Instruction:
Retype everything from the line containing "Indian/Comoro" down to the end of the data below, keeping each line exactly as it appears.

Input for this task:

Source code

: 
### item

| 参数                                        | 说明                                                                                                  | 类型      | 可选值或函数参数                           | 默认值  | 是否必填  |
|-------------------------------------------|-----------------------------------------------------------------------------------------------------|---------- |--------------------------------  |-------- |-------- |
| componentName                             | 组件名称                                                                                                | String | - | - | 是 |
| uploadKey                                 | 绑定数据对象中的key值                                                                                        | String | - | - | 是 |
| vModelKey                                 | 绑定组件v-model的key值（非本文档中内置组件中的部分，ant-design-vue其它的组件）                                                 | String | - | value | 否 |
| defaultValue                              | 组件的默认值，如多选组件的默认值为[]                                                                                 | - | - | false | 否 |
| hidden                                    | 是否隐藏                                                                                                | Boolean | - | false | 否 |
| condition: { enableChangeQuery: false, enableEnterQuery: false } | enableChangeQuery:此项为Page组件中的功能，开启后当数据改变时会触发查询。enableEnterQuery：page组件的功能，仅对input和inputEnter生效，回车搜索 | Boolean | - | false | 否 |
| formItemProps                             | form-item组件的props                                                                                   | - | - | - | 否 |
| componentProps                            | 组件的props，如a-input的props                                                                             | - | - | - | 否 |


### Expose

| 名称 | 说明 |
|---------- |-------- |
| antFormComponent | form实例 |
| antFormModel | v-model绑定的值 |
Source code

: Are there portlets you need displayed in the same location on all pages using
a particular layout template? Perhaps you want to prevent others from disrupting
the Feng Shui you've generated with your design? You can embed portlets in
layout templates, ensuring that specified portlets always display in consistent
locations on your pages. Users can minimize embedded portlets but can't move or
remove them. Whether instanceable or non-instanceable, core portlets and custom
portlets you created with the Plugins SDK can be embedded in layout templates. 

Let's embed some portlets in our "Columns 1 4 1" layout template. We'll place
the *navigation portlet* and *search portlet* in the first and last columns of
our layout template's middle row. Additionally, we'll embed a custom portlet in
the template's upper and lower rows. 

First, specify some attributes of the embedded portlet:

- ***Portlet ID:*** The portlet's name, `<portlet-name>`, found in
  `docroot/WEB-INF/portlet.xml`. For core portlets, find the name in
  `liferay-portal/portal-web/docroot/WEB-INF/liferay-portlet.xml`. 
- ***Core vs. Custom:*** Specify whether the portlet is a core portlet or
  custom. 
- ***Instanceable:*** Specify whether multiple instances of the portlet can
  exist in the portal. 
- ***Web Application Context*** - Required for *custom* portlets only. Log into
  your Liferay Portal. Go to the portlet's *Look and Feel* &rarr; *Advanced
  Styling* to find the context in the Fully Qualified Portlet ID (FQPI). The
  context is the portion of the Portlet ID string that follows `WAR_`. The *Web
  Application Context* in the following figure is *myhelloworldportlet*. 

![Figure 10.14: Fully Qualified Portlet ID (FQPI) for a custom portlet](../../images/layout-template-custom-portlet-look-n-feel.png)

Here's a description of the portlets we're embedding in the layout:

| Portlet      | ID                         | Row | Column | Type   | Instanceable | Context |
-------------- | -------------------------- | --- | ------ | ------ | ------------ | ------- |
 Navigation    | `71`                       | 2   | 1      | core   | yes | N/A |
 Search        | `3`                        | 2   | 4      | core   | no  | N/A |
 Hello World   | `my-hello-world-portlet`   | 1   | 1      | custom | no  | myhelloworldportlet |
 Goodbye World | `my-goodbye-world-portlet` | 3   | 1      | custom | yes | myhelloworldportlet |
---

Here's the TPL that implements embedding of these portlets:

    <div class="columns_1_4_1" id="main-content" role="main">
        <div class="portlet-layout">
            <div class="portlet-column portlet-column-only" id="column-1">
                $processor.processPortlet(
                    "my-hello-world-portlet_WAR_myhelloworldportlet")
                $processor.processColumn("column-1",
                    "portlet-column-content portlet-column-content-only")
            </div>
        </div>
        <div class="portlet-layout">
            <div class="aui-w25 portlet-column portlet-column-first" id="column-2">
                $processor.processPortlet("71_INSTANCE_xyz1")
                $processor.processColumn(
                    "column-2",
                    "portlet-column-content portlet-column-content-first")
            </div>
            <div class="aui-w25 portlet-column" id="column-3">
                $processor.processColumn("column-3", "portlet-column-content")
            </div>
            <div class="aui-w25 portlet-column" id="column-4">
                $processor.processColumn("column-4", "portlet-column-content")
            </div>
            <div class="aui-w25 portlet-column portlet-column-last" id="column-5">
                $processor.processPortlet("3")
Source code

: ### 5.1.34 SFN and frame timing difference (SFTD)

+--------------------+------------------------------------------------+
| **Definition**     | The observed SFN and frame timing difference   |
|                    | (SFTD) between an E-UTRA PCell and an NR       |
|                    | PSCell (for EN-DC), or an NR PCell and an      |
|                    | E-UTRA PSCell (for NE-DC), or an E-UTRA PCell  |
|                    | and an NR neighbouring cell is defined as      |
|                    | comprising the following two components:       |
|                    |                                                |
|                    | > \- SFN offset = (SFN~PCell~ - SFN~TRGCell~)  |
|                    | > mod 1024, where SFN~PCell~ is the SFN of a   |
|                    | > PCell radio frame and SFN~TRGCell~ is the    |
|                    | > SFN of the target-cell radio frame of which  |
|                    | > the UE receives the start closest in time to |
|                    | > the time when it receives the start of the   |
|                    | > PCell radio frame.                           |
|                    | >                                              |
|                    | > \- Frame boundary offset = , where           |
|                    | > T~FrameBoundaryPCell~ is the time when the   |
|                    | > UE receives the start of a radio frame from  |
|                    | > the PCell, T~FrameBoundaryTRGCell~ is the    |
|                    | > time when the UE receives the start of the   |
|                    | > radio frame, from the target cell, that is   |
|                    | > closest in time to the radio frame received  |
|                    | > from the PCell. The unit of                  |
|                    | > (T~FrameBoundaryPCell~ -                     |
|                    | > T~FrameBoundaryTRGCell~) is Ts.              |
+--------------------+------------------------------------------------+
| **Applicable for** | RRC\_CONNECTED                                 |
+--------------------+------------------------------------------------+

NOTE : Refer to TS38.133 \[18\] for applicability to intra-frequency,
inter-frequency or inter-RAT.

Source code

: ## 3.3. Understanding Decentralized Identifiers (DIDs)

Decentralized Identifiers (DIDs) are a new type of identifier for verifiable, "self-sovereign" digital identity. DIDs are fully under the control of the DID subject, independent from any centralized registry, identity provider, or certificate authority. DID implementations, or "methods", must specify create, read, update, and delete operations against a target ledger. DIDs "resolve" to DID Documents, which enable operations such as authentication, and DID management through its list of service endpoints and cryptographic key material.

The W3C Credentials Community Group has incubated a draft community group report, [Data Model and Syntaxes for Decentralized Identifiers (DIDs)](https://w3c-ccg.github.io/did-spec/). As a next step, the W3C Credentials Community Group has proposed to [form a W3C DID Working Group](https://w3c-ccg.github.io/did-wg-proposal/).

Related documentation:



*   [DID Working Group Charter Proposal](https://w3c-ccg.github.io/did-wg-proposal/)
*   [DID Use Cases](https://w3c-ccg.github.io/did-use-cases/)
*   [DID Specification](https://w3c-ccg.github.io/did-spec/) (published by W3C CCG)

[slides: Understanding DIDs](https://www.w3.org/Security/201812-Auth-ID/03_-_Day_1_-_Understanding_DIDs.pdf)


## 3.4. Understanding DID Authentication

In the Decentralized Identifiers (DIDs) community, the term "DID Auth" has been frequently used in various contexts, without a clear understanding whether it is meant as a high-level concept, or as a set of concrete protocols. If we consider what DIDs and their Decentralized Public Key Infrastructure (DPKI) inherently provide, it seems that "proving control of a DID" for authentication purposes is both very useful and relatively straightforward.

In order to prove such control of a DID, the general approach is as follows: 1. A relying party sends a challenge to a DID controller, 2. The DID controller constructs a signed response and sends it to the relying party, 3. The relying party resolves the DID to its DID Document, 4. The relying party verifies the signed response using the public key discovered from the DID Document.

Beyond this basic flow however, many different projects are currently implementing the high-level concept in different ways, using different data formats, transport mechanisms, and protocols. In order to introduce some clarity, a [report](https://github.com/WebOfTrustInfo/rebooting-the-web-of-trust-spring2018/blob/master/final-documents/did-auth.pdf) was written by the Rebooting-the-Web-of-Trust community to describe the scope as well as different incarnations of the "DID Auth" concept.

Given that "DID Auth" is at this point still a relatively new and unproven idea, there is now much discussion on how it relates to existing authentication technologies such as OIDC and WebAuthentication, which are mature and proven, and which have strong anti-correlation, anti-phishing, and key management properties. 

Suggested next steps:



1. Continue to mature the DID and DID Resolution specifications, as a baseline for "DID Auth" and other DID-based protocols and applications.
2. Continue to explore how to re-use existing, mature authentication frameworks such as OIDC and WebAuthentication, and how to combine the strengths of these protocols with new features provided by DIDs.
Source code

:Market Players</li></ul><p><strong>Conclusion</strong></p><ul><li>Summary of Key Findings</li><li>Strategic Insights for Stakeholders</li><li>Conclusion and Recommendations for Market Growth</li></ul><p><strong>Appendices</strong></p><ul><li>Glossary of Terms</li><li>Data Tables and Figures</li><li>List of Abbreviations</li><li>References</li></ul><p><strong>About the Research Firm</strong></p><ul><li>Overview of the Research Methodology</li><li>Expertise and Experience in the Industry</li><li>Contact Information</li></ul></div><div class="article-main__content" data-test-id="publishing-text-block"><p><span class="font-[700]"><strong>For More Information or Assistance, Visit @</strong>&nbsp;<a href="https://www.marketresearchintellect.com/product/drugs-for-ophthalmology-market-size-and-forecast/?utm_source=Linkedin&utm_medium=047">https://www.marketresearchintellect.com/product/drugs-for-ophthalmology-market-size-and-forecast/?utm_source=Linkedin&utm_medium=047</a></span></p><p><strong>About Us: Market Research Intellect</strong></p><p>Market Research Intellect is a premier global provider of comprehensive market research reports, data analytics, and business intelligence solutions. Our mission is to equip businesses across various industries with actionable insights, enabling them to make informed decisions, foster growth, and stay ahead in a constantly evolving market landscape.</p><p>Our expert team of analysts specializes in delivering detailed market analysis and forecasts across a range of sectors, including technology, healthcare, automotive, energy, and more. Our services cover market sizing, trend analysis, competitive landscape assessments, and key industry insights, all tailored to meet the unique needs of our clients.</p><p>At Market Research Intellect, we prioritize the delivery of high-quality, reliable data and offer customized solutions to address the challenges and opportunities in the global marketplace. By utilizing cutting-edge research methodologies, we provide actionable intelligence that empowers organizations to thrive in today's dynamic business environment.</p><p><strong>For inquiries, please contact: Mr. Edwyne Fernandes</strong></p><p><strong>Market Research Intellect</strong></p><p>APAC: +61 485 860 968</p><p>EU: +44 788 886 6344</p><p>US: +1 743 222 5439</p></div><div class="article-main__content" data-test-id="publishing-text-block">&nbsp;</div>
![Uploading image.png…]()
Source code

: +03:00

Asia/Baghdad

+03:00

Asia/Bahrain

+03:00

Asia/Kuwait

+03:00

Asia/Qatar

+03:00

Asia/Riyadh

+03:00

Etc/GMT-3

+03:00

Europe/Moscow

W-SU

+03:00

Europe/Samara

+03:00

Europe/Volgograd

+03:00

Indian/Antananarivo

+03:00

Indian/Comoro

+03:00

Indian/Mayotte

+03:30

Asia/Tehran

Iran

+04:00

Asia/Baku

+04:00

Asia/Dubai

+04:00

Response:
Indian/Comoro

+03:00

Indian/Mayotte

+03:30

Asia/Tehran

Iran

+04:00

Asia/Baku

+04:00

Asia/Dubai

+04:00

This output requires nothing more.